Basketball Throw Ins
Basketball Throw Ins
A throw in, also known as an inbound pass, is a method of putting the ball into play in a basketball game. During a throw in, the referee gives the ball to an offensive player who is standing out of bounds either on the sidelines or baselines. The referee blows his whistle and the ball becomes live. Then, the player taking the throw in has five seconds to pass the ball to a teammate who is inbounds or the ball will be turned-over to the other team.
Throw In Rules
- Players have five seconds to throw the ball into play
- The ball must pass the plane of the baseline or sideline
- No player can interfere or touch the in-bounding player during the throw-in
- You can not pass the ball from the front court to the backcourt on a throw-in
Throw In Spot
Throw ins will always happen on a spot around the boundary lines either on the sidelines or baselines. Most throw ins have to occur in a specific spot, but some allow the player to run along the baseline to find the best angle and positioning.
There are three general places that the throw in will take place:
- On the sidelines
- On the baselines
- On the nearest sideline at the free-throw line extended
Game Clock And Shot Clock
During a throw in, the game clock and shot clock stop ticking because the ball is dead and out of bounds. The game clock and shot clock will start ticking again immediately when the ball is thrown in and touched by any player that is inbounds.
Baseline Throw Ins
PRO TIP: On a baseline throw in, you can move along the entire baseline and even pass the ball to a teammate behind the baseline for them to throw in. However, you still only have five seconds to make the throw in.

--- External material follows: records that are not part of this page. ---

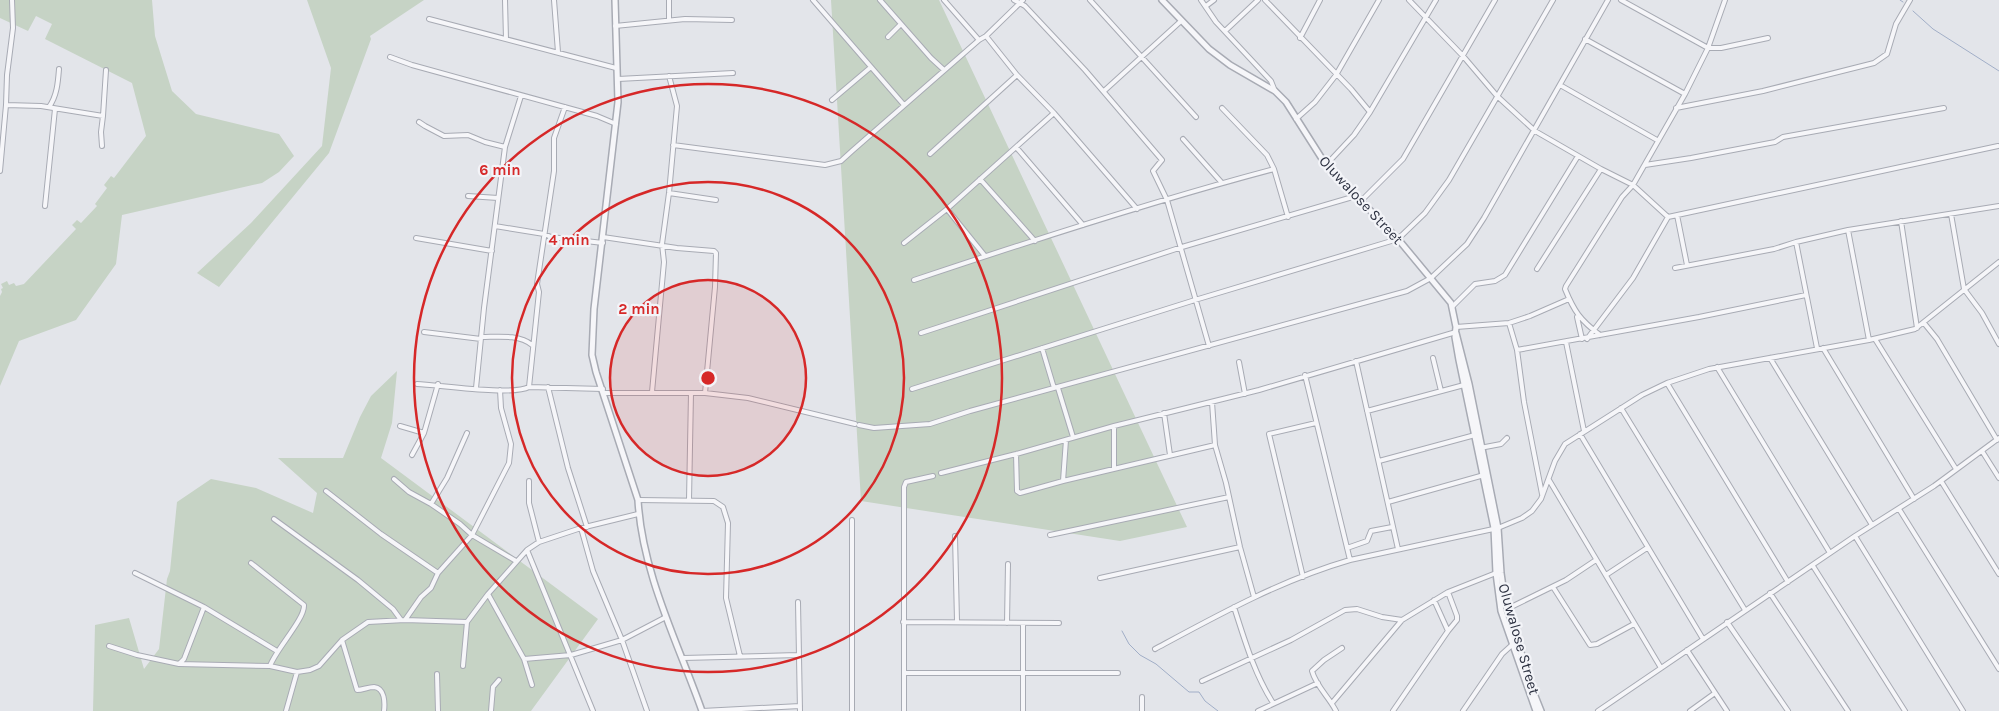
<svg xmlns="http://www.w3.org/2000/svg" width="1999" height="711" viewBox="0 0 1999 711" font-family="Karla,sans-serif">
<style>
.green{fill:#c6d3c5}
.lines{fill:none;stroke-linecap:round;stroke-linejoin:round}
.stream{stroke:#a1aec7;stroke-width:1}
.minor-casing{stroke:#a8abb4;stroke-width:6}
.tertiary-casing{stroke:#a8abb4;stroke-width:8}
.minor{stroke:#f6f6f9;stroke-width:4}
.tertiary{stroke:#f6f6f9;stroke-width:5}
.ring{fill:none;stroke:#d62828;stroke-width:2.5}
.labels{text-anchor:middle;stroke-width:4.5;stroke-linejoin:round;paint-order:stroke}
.street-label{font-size:15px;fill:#2c3141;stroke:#f3f4f8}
.centre{fill:#d62828;stroke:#f3f4f8;stroke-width:2.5}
.ring-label{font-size:15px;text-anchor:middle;font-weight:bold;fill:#d62828;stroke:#f3f4f8;stroke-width:4.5;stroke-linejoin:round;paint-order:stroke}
</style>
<rect width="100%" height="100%" fill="#e3e5ea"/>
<!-- green -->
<path class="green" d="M0 0H152L155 36 172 91 196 114 279 134 294 156 279 172 262 183 122 215 116 264 76 320 19 341 0 386V296L2 292 1 289 3 288 1 284 7 281 9 285 14 283 16 286 24 284 76 229 72 225 77 220 81 223 97 206 95 204 107 188 104 185 111 176 114 178 146 136 132 83 45 39 52 24 36 16 28 31 0 18Z
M307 0H424L370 36 371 39 329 153 219 287 197 273 251 223 322 146 331 68Z
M831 0H939L1187 527 1120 541 861 501Z
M397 371 392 423 381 458 598 619 531 711H93L95 625 129 618 144 669 159 649 167 579 170 571 177 502 211 479 256 488 313 513 317 493 278 458H343L360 417 371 396Z"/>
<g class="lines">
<!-- stream -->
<path class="stream" d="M1900 0 1903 2
M1913 11 1933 29 1999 71
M1122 631 1129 644 1140 655 1156 664 1189 692H1199L1205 701 1218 711"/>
<!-- minor casing -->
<g class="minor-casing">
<path id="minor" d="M505 0 506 39
M554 0 558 52
M669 0V20
M813 0 904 105
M880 0 931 58 944 70
M944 0 979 40
M1014 0 1025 6 1085 70 1162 160 1153 171 1167 200 1209 346
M1090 0 1196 117
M1201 0 1216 22 1271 81 1275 91
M1265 0 1351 89 1370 112
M1409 0 1463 56 1497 96 1535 131 1601 169 1633 185 1668 217
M1621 0 1708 48H1721L1768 38
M1206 6 1214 0
M429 19 616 68
M615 26 685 19 732 20
M1225 31 1258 0
M986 36 1017 75 1054 113 1137 209
M888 37 901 24
M1300 38 1320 0
M1585 39 1685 94
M390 57 412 65 597 116 616 124
M618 79 733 73
M1560 85 1657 140
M1104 91 1181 21
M832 100 871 67
M6 105 41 106 103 116 106 70
M49 107C57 96 58 82 59 69
M1222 108 1267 155 1274 169 1288 217
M1676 108 1763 91 1874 63 1887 54 1896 24 1910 0
M1296 119 1315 102 1336 75 1379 0
M419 122 425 126 444 136 468 135 485 142 505 147
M1183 139 1222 183
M673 145 825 165 841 161 852 151 979 40 986 36 1023 0
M102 146 101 132 103 116
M1016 147 1083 225
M930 154 1017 75
M1326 165 1354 135 1370 112 1436 0
M1645 165 1691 158 1775 142 1783 137 1944 108
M0 171 6 105 7 75 13 28 12 0
M980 179 1035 241
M669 193 716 200
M468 196 498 198
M1361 201 1403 159 1495 0
M45 206 55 109
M947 209 985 256
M1951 214 1964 289 1982 313 1999 344
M1677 215 1687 265
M1901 221 1917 328
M495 226 544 234 551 237 603 243
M1848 230 1869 340
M603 237 677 248 714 251 716 253 715 287 705 393
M416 238 492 251
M1796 242 1817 348
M904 243 947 209 1054 113
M1675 268 1774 249 1796 242 1848 230 1999 206
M1537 269 1601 169
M914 280C1033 240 1153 201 1274 169
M1452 307 1475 284 1495 281 1505 275 1578 156
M1577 317 1582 339
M1509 323 1517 350 1524 402 1542 494
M1924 323 1937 339 1997 440
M1456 327 1509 323 1530 316 1569 299
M424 332 481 339
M921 333 1182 247 1356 196
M1600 335C1580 320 1574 311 1565 289L1566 286 1622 197 1633 185 1685 94 1708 48 1725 0
M482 337C497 337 519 334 532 345
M1587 339 1633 278 1668 217 1998 146
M1875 339 1956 469
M1566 342 1584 431
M1042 348 1054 388
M1823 348 1914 499
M1517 350 1699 317 1806 295
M1433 358 1441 391
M1770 358 1872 525
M1356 361 1398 549
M1239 362 1245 394
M1717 367 1830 553
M1305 375 1350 560
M1667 383 1788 582
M417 384C440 385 512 396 529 387L603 389
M529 387 539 292 537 284 554 171V138L565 107
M548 387 568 468 587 527
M476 388 484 308 505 147 521 96
M1058 388 1073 437
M912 389 1195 300 1398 239 1425 213 1449 180 1553 0
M652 392 664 262 662 244 669 193 677 106 669 76
M604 393H705L748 398 855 424
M1212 402 1215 445 1226 483 1240 547 1254 597
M1621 408 1745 610
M1367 411 1464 385
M1164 413 1170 455
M859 425 874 428 930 424 970 411 1407 291 1431 278 1467 244 1484 218 1608 0
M400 426 424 433
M1114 426V469
M1580 434 1703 639
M1480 448 1501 444 1507 438
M1982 451 1999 478
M1016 454 1017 491 1020 493 1063 481 1215 445
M412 455 424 433 438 384
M1379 461 1475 435
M941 473 1016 454 1114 426 1259 390 1456 332
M394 479 409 492 431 504 460 524 472 535 516 561
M1549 480 1661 668
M529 481V503L539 542
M1063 481 1066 440
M1941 481 1999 574
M326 491 381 534 438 573
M638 500 714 501 723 507 728 523 726 598 740 656
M689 500 691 393
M1388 502 1484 475
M431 504 447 478 467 433
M1899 509 1999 669
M274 519 358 580 393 609 401 620
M581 528 593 571 622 640 647 711
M1050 535 1229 497
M955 536 957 621
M1855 536 1963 711
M1347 548 1367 541 1371 531 1392 527
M527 550 593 711
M251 563 304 605C305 619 276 649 270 666
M1813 566 1905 711
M135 573 204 607 277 651
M1606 575 1647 548
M1303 577 1269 434 1316 423
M1100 578 1240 547
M1553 587 1590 645 1597 644 1634 624
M1770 593 1848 711
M488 594 524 659 532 685
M1434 600 1448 631
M798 602 800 711
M1234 607C1245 641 1254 673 1273 703
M1507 609 1566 580 1596 560
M405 620 421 597 431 588 438 573 472 535 509 463 511 444 501 408 500 390
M903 622 1059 623
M1727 622 1788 711
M1007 623 1008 564
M1023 623V711
M342 640 357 690C363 690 368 687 374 687 385 688 385 703 384 711
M109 646 137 655 179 664 184 659 204 607
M1155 649C1218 615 1281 580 1350 560L1498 528 1522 518 1532 511 1541 499 1555 461 1565 444 1642 395 1667 383 1709 369 1869 340 1915 329 1999 262
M1687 650 1727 711
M683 658 798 655
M524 659 571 655 622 640 666 617
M179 664 270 666 297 672 310 670 319 666 342 640 368 622 405 620 467 622
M463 666 467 622 488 594 527 550 539 542 581 528 638 514
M904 673H1118
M437 674 438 711
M1202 681 1291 640 1345 610 1357 609 1382 617 1402 620
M1332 703 1402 620 1448 592 1496 573
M286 711 297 672
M491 711 493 687 499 680
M702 711 800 706
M852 711V520
M904 711V487L906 482 933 476
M1142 711V697
M1258 711 1318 683
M1336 711C1329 697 1316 686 1312 671L1324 660 1342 648
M1393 711 1448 631 1457 620V616L1448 592
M1463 711 1502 654 1513 644
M1598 711 1855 536 1934 486 1999 438
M1690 711 1715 693"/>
</g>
<!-- tertiary casing -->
<g class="tertiary-casing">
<path id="tertiary" d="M615 0 618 102 594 309 592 355 596 372 638 500C642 573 678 643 702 711
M1162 0 1209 49 1230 65 1275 91 1286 102 1326 165 1398 239 1451 303 1456 327 1455 337 1459 360 1494 528 1496 573 1501 611 1536 711
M1456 333 1469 384 1493 503 1498 528 1501 573 1505 601 1533 691 1541 711"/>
</g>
<!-- minor -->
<use href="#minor" class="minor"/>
<!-- tertiary -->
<use href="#tertiary" class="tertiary"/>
</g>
<!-- distance rings -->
<circle cx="708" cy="378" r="98" fill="#d62828" fill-opacity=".12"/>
<g class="ring">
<circle cx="708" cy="378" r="98"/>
<circle cx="708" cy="378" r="196"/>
<circle cx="708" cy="378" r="294"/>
</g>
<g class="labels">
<!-- street labels -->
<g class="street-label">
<text transform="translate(1361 200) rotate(47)" y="5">Oluwalose Street</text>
<text transform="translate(1519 639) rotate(74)" y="5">Oluwalose Street</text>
</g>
</g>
<circle cx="708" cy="378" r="8" class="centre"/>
<g class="ring-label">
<text x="500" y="175">6 min</text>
<text x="569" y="245">4 min</text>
<text x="639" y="314">2 min</text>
</g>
</svg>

On throw ins, there is a great opportunity for the opposing team to steal the ball. Defending players will guard close to boundary lines to prevent the thrower from making the inbound pass. Typically, a player will stand directly in front of the in-bounding player to try to catch the ball and obtain an easy steal. You can learn more about steals in Basketball Steals.
Another defensive strategy is trapping. On a trap, defensive players will trap the player who catches the throw in in the corner of the court or near the boundary lines. You can learn more about traps in Basketball Traps.
Basketball Alternating Possession
In youth basketball and some college games, alternating possession is used to determine which team gets the ball and how the ball is put into play. With alternate possession, throw ins are used rather than jump balls. An alternate-possession arrow device shows which team starts with the ball and changes once the ball is thrown into play.